Tensorflow failure recorded in the 12306

Pic 1

Recently I wanted to do something practical with tensorflow, and finally selected the identification code of 12306. There are many online this combat, but they are to identify 26 letters or 10 digits of small projects. Of course, in the csdn also a blogger said he used a simple cnn will enhance the verification code recognition accuracy 12306 to 95%; the relevant network structure and the code is not published, in his reply, said that the easiest Character codes and cnn process. So, I have my own practice the idea.

data:

一开始我是自己做的爬虫,爬取了大约10000张验证码。当时心里美滋滋的,但是随后的标记工作苦不堪言,我标记了大约100张就放弃了这个工作。在网上查的方法有人工打码,当然,这是要钱的,100张1元左右,让我心生退意。我不得已疯狂浏览相关博文,,,,最后终于下载了一万一千多张验证码和相应标签。

deal with:

在阅读csdn大神博主的博文后,我想当然的以为最简单的cnn必然有不错的效果,但是我尝试了很多次,修改了很多的网络结构,均以失败告终。正确率都在10%到20%左右。

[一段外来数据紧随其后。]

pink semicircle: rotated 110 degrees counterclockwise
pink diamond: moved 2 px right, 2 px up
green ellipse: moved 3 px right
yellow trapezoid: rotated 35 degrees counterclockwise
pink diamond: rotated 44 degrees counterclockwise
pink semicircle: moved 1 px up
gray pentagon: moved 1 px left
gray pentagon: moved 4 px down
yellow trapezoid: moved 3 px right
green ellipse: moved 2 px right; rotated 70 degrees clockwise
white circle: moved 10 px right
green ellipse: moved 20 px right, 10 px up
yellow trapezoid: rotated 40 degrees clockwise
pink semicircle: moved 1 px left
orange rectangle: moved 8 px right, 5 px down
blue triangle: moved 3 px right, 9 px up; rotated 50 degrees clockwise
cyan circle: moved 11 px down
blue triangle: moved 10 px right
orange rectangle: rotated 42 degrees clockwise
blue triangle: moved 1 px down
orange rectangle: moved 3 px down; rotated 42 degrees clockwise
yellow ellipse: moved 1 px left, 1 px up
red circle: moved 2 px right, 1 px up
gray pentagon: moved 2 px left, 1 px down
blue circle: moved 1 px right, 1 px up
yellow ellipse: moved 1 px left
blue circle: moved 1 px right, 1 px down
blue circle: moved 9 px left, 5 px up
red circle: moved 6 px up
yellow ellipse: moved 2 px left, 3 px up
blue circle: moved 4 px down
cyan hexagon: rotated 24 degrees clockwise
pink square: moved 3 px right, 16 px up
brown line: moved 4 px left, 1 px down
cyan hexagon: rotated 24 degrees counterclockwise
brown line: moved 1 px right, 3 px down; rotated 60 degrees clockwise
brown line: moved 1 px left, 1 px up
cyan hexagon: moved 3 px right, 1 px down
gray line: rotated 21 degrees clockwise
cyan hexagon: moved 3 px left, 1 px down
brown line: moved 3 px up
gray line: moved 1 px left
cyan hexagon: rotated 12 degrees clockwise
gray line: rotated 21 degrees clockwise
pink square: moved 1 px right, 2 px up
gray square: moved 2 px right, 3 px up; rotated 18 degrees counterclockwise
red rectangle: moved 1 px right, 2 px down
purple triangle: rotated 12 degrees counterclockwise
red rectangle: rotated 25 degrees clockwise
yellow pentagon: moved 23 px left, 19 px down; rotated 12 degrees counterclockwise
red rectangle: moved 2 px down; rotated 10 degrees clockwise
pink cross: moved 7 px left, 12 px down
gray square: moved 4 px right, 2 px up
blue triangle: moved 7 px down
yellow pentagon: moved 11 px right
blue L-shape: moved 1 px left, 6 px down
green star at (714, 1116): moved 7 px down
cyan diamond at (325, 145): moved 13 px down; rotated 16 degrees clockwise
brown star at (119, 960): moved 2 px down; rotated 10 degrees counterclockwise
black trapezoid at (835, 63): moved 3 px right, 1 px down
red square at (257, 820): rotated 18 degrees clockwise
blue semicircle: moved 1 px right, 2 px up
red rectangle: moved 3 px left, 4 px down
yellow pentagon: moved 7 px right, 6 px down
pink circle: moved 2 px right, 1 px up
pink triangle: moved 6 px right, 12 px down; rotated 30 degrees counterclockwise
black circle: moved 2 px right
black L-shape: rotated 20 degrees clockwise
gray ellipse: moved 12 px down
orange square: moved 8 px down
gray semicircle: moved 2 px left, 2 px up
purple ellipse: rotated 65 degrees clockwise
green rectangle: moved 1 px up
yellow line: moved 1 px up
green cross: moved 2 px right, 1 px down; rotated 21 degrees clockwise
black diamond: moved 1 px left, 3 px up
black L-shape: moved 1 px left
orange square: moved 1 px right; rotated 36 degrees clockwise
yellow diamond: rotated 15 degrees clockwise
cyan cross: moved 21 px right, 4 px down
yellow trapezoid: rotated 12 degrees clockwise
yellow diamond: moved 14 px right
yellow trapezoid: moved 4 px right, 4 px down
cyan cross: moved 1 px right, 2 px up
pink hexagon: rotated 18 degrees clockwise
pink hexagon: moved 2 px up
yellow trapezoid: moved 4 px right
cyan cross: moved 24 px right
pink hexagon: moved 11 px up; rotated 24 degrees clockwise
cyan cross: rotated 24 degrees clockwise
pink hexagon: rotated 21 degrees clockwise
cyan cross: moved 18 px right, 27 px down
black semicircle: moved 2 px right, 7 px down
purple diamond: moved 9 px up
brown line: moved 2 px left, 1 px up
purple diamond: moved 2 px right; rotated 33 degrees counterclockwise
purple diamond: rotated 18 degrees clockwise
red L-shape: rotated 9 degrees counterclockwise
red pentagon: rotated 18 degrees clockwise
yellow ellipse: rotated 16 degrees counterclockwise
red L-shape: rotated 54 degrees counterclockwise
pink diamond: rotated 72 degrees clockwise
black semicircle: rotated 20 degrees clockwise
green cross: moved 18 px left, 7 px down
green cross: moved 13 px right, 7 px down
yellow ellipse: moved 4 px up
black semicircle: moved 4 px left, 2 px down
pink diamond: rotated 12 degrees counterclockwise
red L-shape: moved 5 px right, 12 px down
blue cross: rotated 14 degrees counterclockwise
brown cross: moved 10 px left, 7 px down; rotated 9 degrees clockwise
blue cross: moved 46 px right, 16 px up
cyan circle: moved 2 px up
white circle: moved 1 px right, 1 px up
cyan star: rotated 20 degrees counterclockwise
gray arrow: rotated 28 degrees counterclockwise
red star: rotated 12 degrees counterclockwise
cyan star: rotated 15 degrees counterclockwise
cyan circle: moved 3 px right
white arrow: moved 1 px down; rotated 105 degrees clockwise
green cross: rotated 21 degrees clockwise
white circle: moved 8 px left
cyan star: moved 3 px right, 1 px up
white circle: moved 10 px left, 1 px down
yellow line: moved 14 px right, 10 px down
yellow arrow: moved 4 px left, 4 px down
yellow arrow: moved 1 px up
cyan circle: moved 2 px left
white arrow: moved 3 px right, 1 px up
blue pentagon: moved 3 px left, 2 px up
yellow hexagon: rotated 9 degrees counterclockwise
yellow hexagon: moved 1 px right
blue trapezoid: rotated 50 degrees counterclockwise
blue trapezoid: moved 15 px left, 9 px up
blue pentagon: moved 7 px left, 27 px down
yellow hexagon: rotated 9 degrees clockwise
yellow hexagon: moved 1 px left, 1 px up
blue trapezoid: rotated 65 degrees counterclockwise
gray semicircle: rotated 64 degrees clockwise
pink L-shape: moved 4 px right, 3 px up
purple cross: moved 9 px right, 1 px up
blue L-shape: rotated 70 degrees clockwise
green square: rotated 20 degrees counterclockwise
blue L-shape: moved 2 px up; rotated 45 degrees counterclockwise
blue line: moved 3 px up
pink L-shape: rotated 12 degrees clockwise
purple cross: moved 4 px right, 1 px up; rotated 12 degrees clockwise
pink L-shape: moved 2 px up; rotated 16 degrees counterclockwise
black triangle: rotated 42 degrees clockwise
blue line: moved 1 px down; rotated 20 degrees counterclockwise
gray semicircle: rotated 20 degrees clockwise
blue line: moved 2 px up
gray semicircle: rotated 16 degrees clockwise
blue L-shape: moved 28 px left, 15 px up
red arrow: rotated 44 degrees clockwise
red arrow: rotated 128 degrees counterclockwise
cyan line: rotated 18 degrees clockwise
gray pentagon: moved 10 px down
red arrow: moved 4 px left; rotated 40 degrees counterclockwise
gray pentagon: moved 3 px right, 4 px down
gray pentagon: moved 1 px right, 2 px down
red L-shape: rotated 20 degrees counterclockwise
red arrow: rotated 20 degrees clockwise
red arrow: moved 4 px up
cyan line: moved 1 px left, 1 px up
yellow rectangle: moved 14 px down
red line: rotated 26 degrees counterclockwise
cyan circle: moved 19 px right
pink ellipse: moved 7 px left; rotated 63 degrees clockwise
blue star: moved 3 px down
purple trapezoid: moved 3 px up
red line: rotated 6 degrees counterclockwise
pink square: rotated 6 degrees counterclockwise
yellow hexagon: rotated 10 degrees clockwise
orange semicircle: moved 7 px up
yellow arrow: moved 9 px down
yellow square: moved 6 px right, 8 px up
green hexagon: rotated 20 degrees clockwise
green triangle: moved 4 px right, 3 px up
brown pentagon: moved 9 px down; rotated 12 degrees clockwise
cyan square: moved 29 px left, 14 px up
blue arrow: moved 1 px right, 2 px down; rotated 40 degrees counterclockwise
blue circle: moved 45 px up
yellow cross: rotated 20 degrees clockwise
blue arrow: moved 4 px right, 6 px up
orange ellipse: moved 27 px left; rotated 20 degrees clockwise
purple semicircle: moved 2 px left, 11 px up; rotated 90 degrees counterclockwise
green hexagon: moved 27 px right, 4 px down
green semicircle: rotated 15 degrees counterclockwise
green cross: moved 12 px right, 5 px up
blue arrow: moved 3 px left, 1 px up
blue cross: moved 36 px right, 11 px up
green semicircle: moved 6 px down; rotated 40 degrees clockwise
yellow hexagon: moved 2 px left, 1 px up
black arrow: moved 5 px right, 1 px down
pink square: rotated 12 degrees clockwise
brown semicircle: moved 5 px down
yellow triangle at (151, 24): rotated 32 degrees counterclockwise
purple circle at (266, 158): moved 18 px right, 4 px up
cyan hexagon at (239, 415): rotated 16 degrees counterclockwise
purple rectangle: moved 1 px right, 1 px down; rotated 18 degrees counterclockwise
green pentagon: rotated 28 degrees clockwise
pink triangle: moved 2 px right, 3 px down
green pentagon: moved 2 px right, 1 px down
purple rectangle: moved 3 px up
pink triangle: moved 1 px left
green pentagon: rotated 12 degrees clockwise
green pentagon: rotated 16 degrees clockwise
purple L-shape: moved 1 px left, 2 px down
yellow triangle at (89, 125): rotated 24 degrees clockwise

我开始借鉴一些成熟的网络结构,首先是lenet5,一开始我没有改变图片的大小,自己先用一层卷积将输出大小变为lenet的输入大小,但是没有效果。不得已,我将图片直接转为32*32的大小,最后迭代20多万次,才有50%的正确率(100个分类)。这也是我最后的结果了。

我当然感到不满意,尝试使用alenet的网络结构,但是第一步就把我难住了,alenet的输入是227*227的,而我下载的数据才66*66,直接将图片变大肯定是不行的,我直接放弃了这个网络结构。(后来其它的分类项目中,证实alenet结构不是我这个垃圾PC能运行的)。所以,最后的结果也就50%多一点。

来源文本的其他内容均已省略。